The symposium will be held in Easton, Maryland, at the Tidewater Inn (www.tidewaterinn.com). Main airports for this venue are Baltimore/Washington International and Dulles International. A block of rooms has been reserved for $105.00 US/room/night (for one person or two people sharing).  Registration fees also have yet to be determined, but we hope to hold them to $150.00 US with discounts for early registration and for students.   

The host committee is now embarking on seeking sponsors and any assistance of SSG members in this matter would be most welcome. Please contact Becky Abel if you have any thoughts/suggestions, or are willing to approach sponsors on our behalf. 

We hope that this information is of some help, and that you will be interested in attending the 5th International Swan symposium. We look forward to providing further information shortly, including the call for papers in early spring. 

Kind regards,
Becky Abel (co-host of the 5th ISS0, email: [email protected]
John Cornely (co-host of the 5th ISS), email: [email protected]
John O. Albertsen, email: [email protected]
Eileen Rees (coordinator of the scientific programme for the 5th ISS), email:[email protected]

Past Events

The First Steps towards a Flyway Action Plan for the North-West European Population of Bewick’s Swan 

 On 25-28 September 2009, 30 experts met at the workshop in Saint Petersburg, Russia, organized jointly by Wetlands International, the WI-IUCN SSC Swan Specialist Group and Wildfowl and Wetlands Trust (UK) and hosted by Lenoble Priroda, the St Petersburg based project partner, to develop an action plan for the conservation of the Bewick’s Swan (Cygnus columbianus bewickii) population which breeds in the Russian Arctic and spends the northern winter in NW Europe. After an increase in the 1980s, the population has declined rapidly (by almost 40% according to the data from the International Waterbird Census) since the mid-1990s.

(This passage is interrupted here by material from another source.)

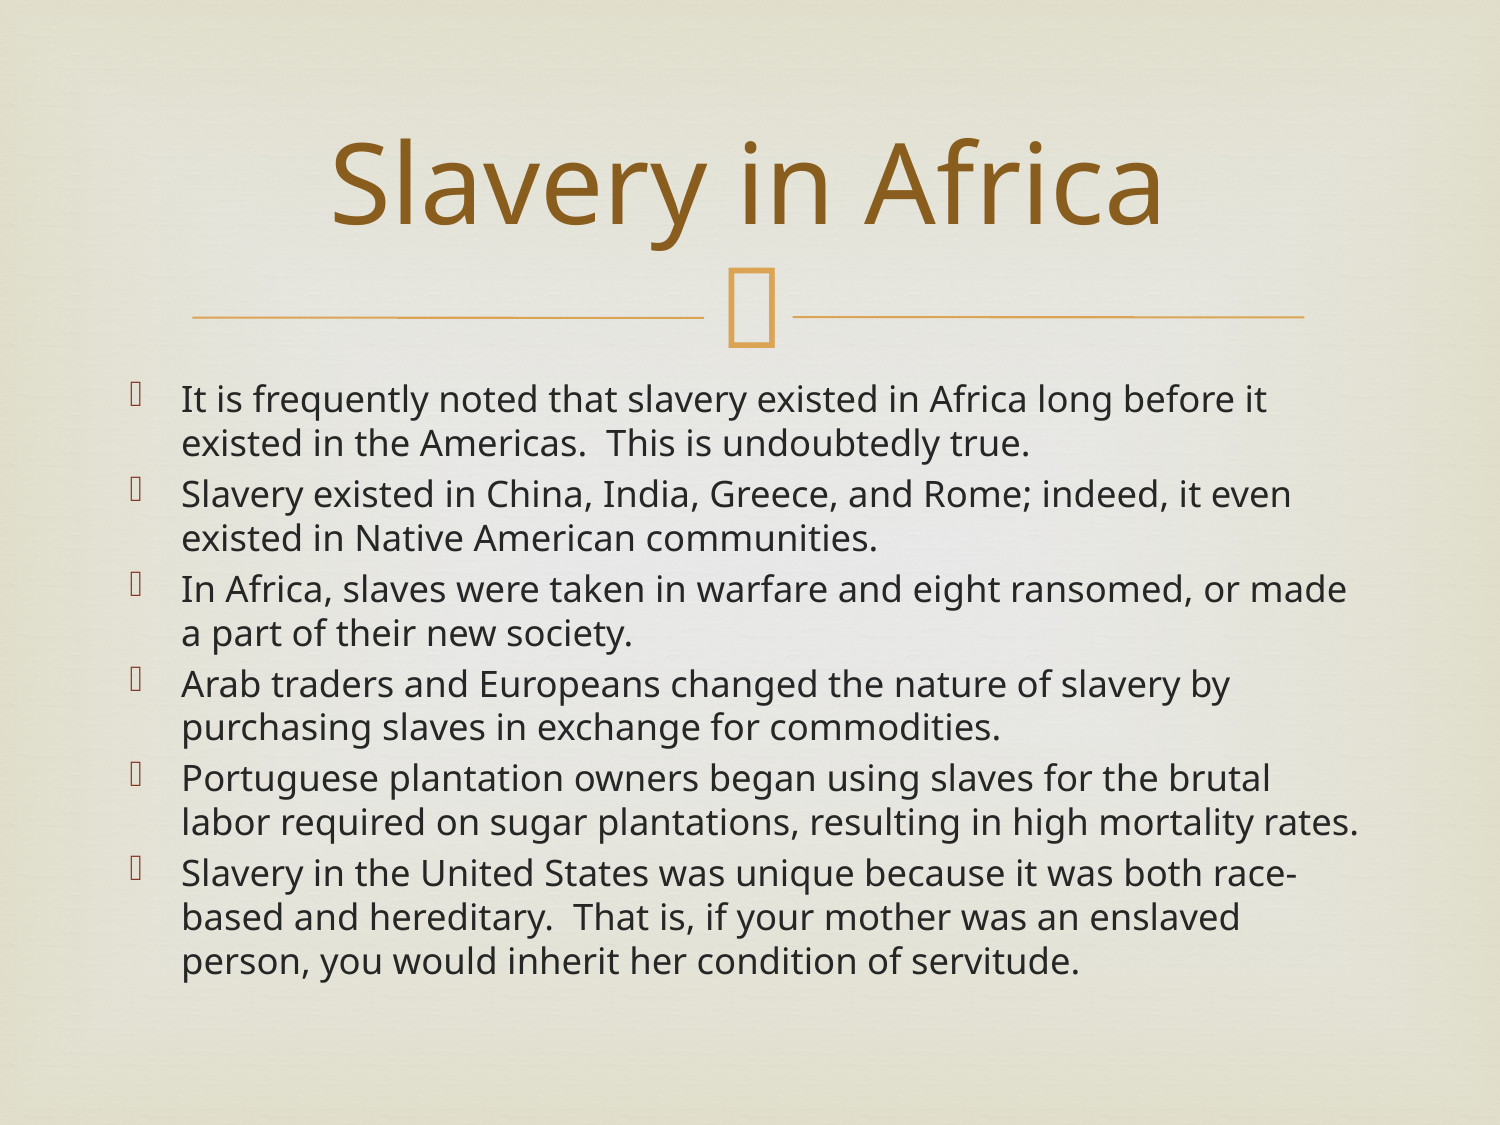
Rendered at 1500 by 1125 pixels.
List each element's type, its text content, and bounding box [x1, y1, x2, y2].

list It is frequently noted that slavery existed in Africa long before it existed in the Americas. This is undoubtedly true. Slavery existed in China, India, Greece, and Rome; indeed, it even existed in Native American communities. In Africa, slaves were taken in warfare and eight ransomed, or made a part of their new society. Arab traders and Europeans changed the nature of slavery by purchasing slaves in exchange for commodities. Portuguese plantation owners began using slaves for the brutal labor required on sugar plantations, resulting in high mortality rates. Slavery in the United States was unique because it was both race-based and hereditary. That is, if your mother was an enslaved person, you would inherit her condition of servitude. [114, 368, 1386, 1005]
title Slavery in Africa [112, 93, 1386, 267]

The experts agreed that the conservation of this species depends on the management of all the sites used by the birds along the entire flyway during their annual migration. The most important sites are about a dozen of key stop-over sites along the migration route between the breeding and wintering places that need to be better managed and to maintain their protection status. Although most of the key sites are already legally protected under the European Union’s Birds Directive as well as Ramsar sites and federal or regional reserves in Russia, it is essential to maintain good feeding conditions within and in the vicinity of these sites. The key conservation gap for this flyway population appears to be the White Sea as at least 60% of the birds depend on it during northward (spring) migration to replenish their reserves before the start of the breeding season.

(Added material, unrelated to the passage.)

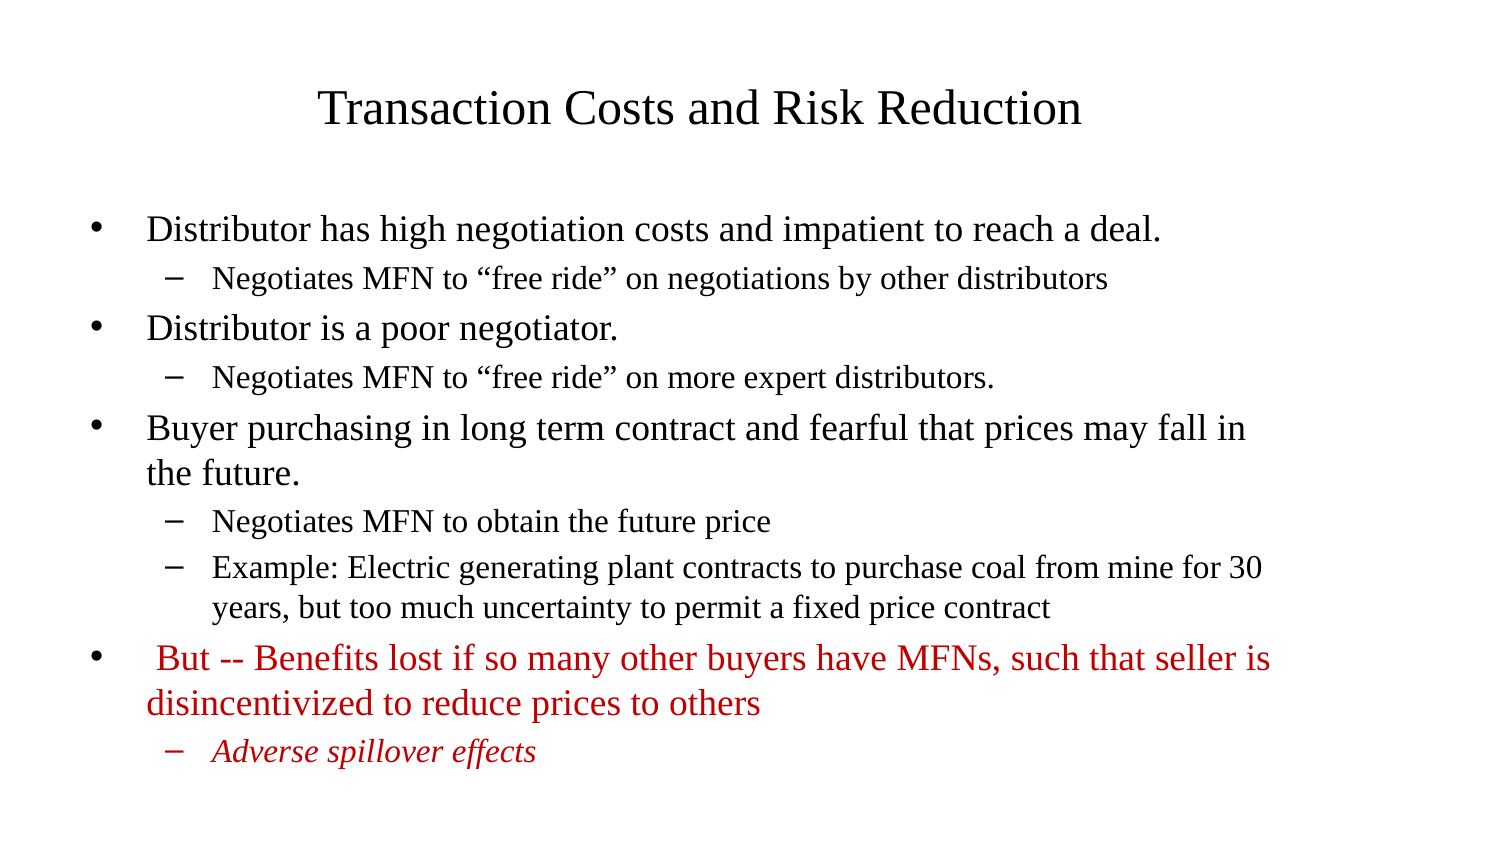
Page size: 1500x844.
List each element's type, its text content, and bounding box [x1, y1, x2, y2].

list Distributor has high negotiation costs and impatient to reach a deal. Negotiates MFN to “free ride” on negotiations by other distributors Distributor is a poor negotiator. Negotiates MFN to “free ride” on more expert distributors. Buyer purchasing in long term contract and fearful that prices may fall in the future. Negotiates MFN to obtain the future price Example: Electric generating plant contracts to purchase coal from mine for 30 years, but too much uncertainty to permit a fixed price contract But -- Benefits lost if so many other buyers have MFNs, such that seller is disincentivized to reduce prices to others Adverse spillover effects [75, 196, 1300, 785]
title Transaction Costs and Risk Reduction [24, 34, 1375, 175]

Based on the results of the workshop, Wetlands International will develop and submit for approval a Flyway Population Action Plan to the African Eurasian Waterbird Agreement which will trigger further coordinated actions led by the WI-IUCN SSC Swan Specialist Group in collaboration with the relevant governmental organizations, research institutes and non-governmental organisations.

Complementing actions taken by wintering states, Wetlands International initiated the UNEP/GEF Wings Over Wetlands project (implemented in partnership with BirdLife International) that contributes to the conservation of important staging sites in the Baltic States such as the Nemunas Delta in Lithuania and the HaapsaluBay in Estonia. The Long Journey project, under the framework of which this workshop has been held is funded by the BBI MATRA programme of the Dutch Ministry of Agriculture, Fisheries and Nature Management and implemented by DLG, Wetlands International HQ and its Russia Programme and the Leningrad Oblast regional authorities in Russia. The two year project (November 2008 – November 2010) aims to demonstrate the flyway conservation approach for a threatened waterbird population, through coordinating actions under the framework of a flyway action plan and through demonstrating specific site management activities (key sites in the vicinity of St. Petersburg). In addition, it will establish closer collaboration across the flyway through a study visit for Russian site managers to wintering sites in Netherlands this November.